A new study conducted at the Transurban Road Safety Centre at NeuRA has found that, providing the booster seat and seat belt are used correctly, a booster seat can be just as effective as new larger types of harnessed forward-facing car seats in protecting children aged four to eight years, in the event of a crash.

Most children move into forward-facing car seats with an inbuilt harness when they outgrow their rear-facing infant car seat. They use this forward-facing car seat until they outgrow it sometime after their fourth birthday. Larger forward-facing car seats with inbuilt harnesses have been developed by manufacturers so that children can stay in a harnessed child restraint up to around eight years of age, instead of switching to a booster seat.

Research shows correctly fitted booster seats used with the adult seatbelt correctly fitted and positioned across the body may be better at preventing older children’s heads from travelling forward during frontal collisions than new larger forward-facing car seats with inbuilt harnesses.

The general expectation might be that restraints with an inbuilt harness are safer, because the child is more securely strapped in. However, NeuRA’s tests show that booster seats perform just as well, or perhaps a little better, in keeping the child’s head from moving too far forward in a frontal crash.

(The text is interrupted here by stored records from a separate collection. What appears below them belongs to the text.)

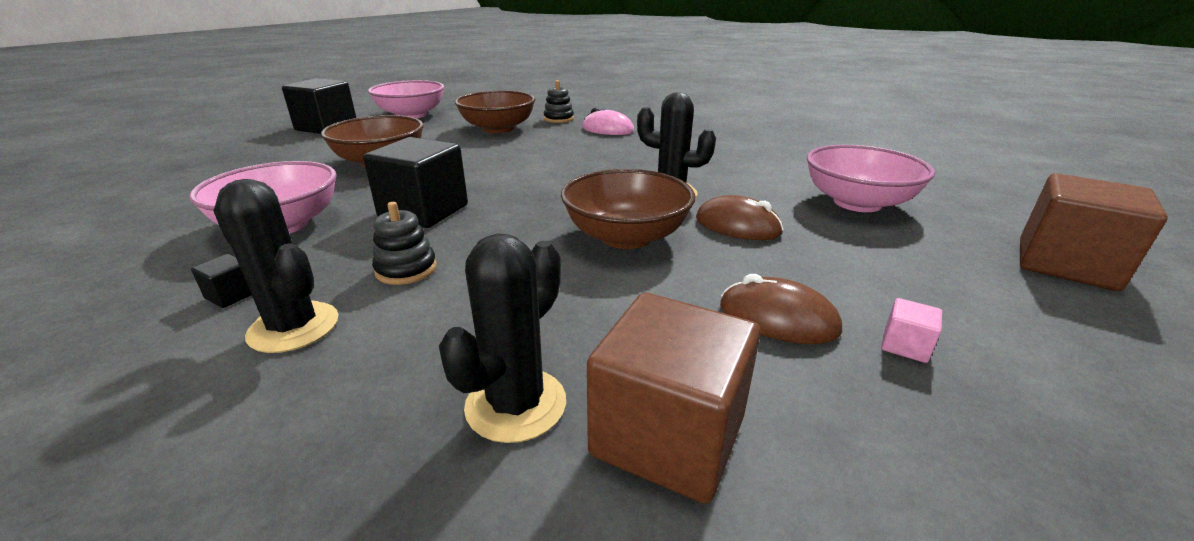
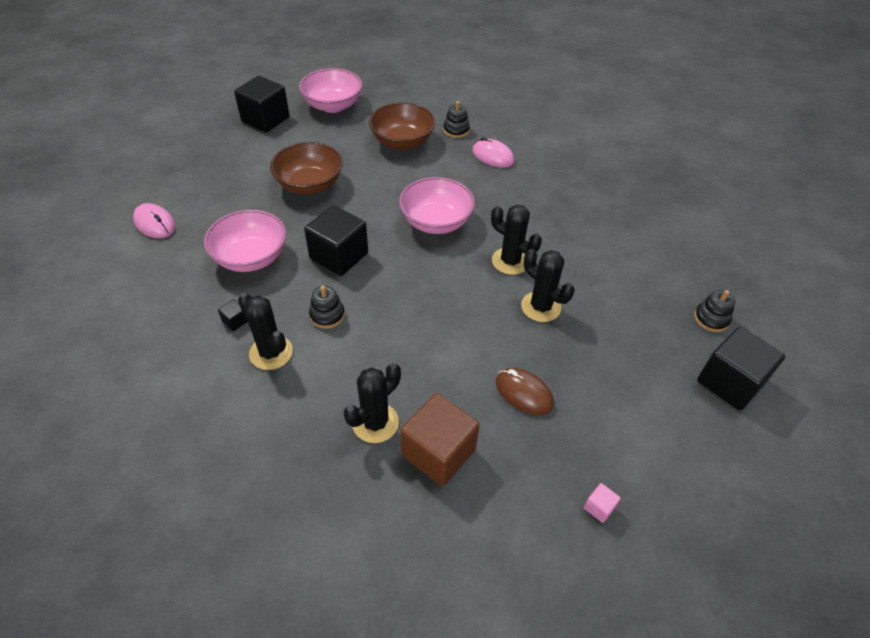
camera: 10 degrees right, 20 degrees up
brown bowl [561,169,695,249] -> none
brown mouse [696,195,784,240] -> black cactus [521,249,574,322]
pink bowl [807,145,935,212] -> pink bowl moved to [399,177,475,234]
pink cube [881,298,942,363] -> pink cube moved to [584,483,621,523]
brown cube [1020,173,1168,291] -> black cube [697,327,785,411]
none -> pink mouse [133,203,175,238]
none -> black stacking toy [694,290,735,332]

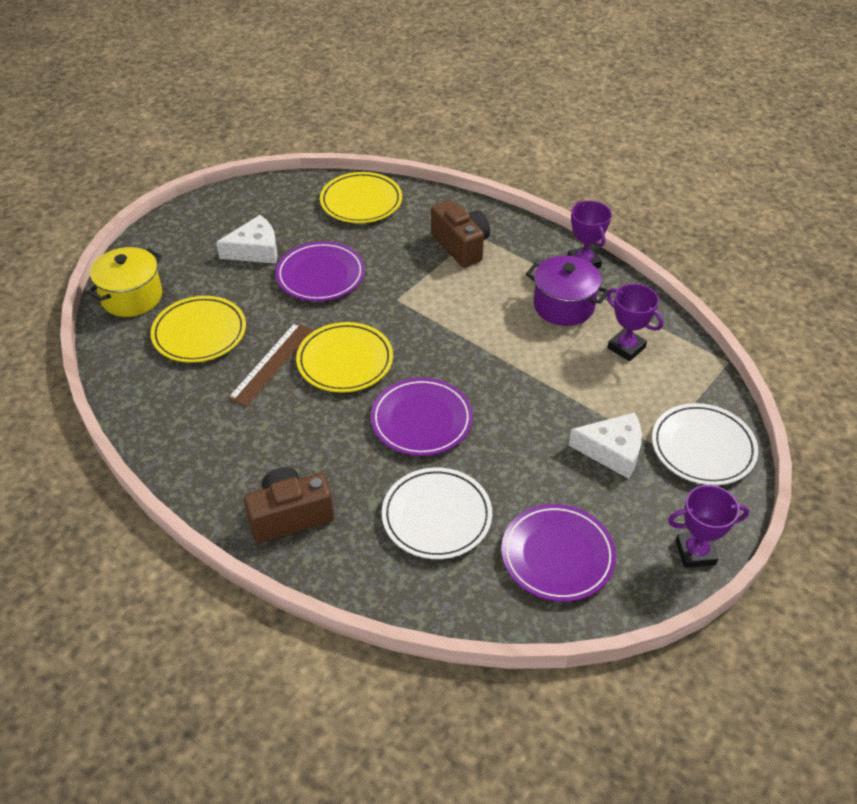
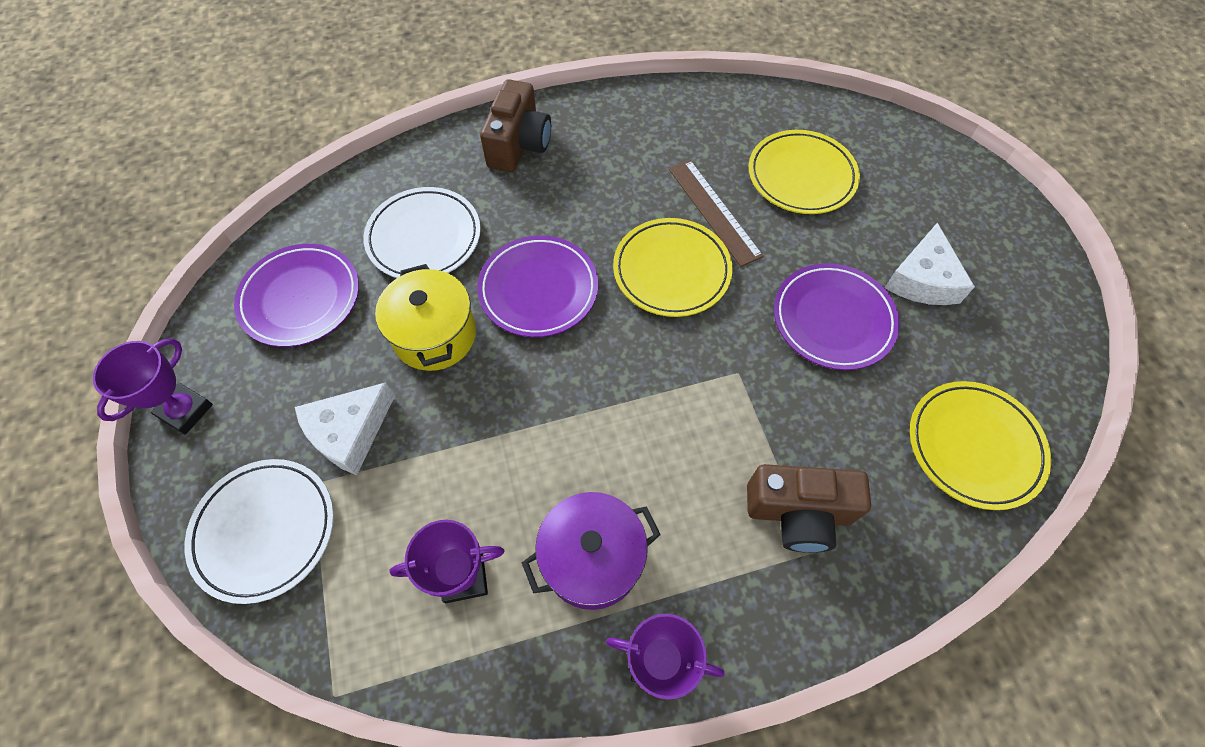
camera: 125 degrees right, 15 degrees up
yellow pot [87,247,162,317] -> yellow pot moved to [375,264,476,371]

Importantly, the booster seat must be used correctly, with the child sitting upright in the booster, and the seatbelt correctly positioned using any belt guide features of the booster seat. Previous research shows that up to 60 per cent of booster seats are not used correctly.

For more information on the safest child restraint options, parents and carers can access Australia’s National Child Restraint Guidelines, which were co-developed by NeuRA and Kidsafe, the experts in Child Safety in Australia.

The Transurban Road Safety Centre at NeuRA is Australia’s only research-dedicated crash test lab. The Road Safety Centre combines world-class research with state-of-the-art facilities and equipment to provide a source of ongoing innovation in the area of road safety research.